= Plasmaron =

Quasiparticle

In physics, the plasmaron was proposed by Lundqvist in 1967 as a quasiparticle arising in a system that has strong plasmon-electron interactions. In the original work, the plasmaron was proposed to describe a secondary peak (or satellite) in the photoemission spectral function of the electron gas. More precisely it was defined as an additional zero of the quasi-particle equation $(\omega-\epsilon_H -Re[\Sigma(\omega)]=0)$. The same authors pointed out, in a subsequent work, that this extra solution might be an artifact of the used approximations:

We want to stress again that the discussion we have given of the one-electron spectrum is based on the assumption that vertex corrections are small. As discussed in the next section recent work by Langreth [29] shows that vertex corrections in the core electron problem can have a quite large effect on the form of satellite structures, while their effect on the quasi particle properties seems to be small. Preliminary investigations by one of us (L.H.) show similar strong vertex effects on the conduction band satellite. The details of the plasmaron structure should thus not be taken very seriously.
 A more mathematical discussion is provided.

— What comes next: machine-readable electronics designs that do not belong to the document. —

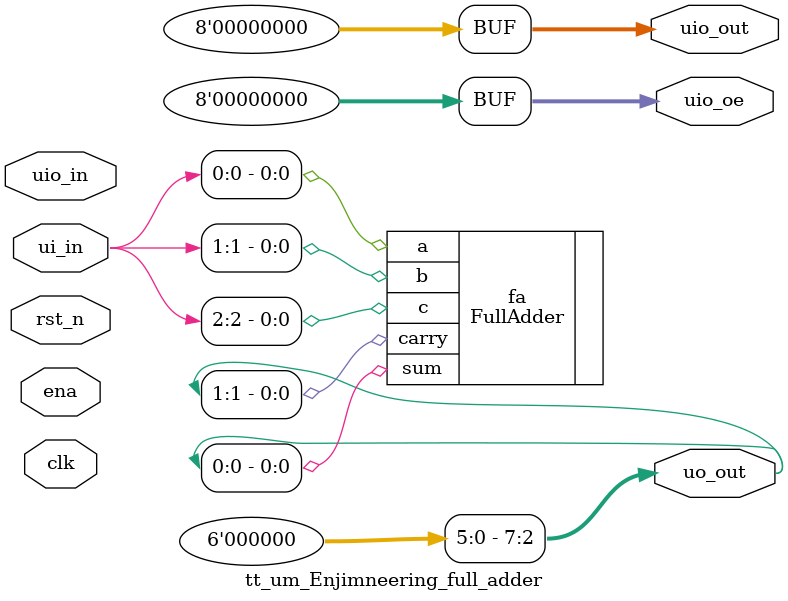
<source format=v>
/*
 * Copyright (c) 2024 - James Ashie Kotey
 * SPDX-License-Identifier: Apache-2.0
 */

`default_nettype none

// === BUILD DEPENDENCIES ===
// `include "full_adder.v"
// === PLEASE DON'T UN-COMMNENT IN REPO. ===

module tt_um_Enjimneering_full_adder (
    input  wire [7:0] ui_in,    // Dedicated inputs
    output wire [7:0] uo_out,   // Dedicated outputs
    input  wire [7:0] uio_in,   // IOs: Input path
    output wire [7:0] uio_out,  // IOs: Output path
    output wire [7:0] uio_oe,   // IOs: Enable path (active high: 0=input, 1=output)
    input  wire       ena,      // will go high when the design is enabled
    input  wire       clk,      // clock
    input  wire       rst_n     // reset_n - low to reset
);

  // using full adder
  FullAdder fa (.a(ui_in[0]), .b(ui_in[1]), .c(ui_in[2]), .carry(uo_out[1]), .sum(uo_out[0]));

  // All output pins must be assigned. If not used, assign to 0.
  assign uio_out = 0;
  assign uio_oe  = 0;
  assign uo_out[7:2] = 0;
    
endmodule

</source>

The plasmaron was also studied in more recent works in the literature. It was shown, also with the support of the numerical simulations, that the plasmaron energy is an artifact of the approximation used to numerically compute the spectral function, e.g. solution of the dyson equation for the many body green function with a frequency dependent GW self-energy. This approach give rise to a wrong plasmaron peak instead of the plasmon satellite which can be measured experimentally.

Despite this fact, experimental observation of a plasmaron was reported in 2010 for graphene.

Also supported by earlier theoretical work. However subsequent works discussed that the theoretical interpretation of the experimental measure was not correct, in agreement with the fact that the plasmaron is only an artifact of the GW self-energy used with the Dyson equation. The artificial nature of the plasmaron peak was also proven via the comparison of experimental and numerical simulations for the photo-emission spectrum of bulk silicon. Other works on plasmaron have been published in the literature.

Observation of plasmaron peaks have also been reported in optical measurements of elemental bismuth and in other optical measurements.